US businesses ramped up equipment spending in March, delivering the strongest signal in years that investment demand still has teeth.

The latest data show core capital goods orders rose 3.3% in March after an upwardly revised 1.6% gain in February, according to the Bloomberg summary of the report. That marks the biggest increase since mid-2020. Because economists watch these orders as a proxy for business investment plans, the jump stands out as more than a one-month data point. It suggests companies kept committing cash to machinery and equipment even as the broader economic outlook remained under close scrutiny.

A 3.3% jump in core capital goods orders does not settle every question about the economy, but it sends a clear message: businesses still see reasons to invest.

Key Facts

  • US core capital goods orders rose 3.3% in March.
  • February's increase was revised up to 1.6%.
  • The March gain was the largest since mid-2020.
  • Economists track core capital goods orders as a sign of business equipment investment.

The back-to-back gains matter because business equipment orders often reveal how executives view demand ahead. When companies buy more tools, machines, and other long-lived equipment, they usually signal confidence in future activity. Reports indicate March brought a broad enough increase to catch attention across Wall Street and Washington, especially after February's advance also moved higher on revision.

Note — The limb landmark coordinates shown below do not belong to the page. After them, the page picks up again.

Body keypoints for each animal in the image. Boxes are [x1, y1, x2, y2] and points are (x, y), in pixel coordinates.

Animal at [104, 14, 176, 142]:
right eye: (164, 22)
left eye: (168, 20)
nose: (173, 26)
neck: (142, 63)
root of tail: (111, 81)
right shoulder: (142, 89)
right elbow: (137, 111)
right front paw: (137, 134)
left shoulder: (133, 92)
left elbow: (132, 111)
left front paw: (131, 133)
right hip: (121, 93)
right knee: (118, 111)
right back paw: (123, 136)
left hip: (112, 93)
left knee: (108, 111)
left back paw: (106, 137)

That does not mean the economy suddenly looks simple. One strong report rarely settles the debate over growth, inflation, or the path of corporate spending. But this release strengthens the case that parts of the business sector continue to invest rather than pull back. Sources suggest analysts will now look for confirmation in coming data on shipments, production, and broader capital spending trends.

What happens next matters well beyond one statistic. If businesses keep increasing equipment orders, that could support manufacturing activity, productivity, and the wider growth outlook in the months ahead. If March proves to be a one-off burst, optimism could fade quickly. For now, the report gives the economy something it has badly needed: a clean sign that companies are still willing to bet on the future.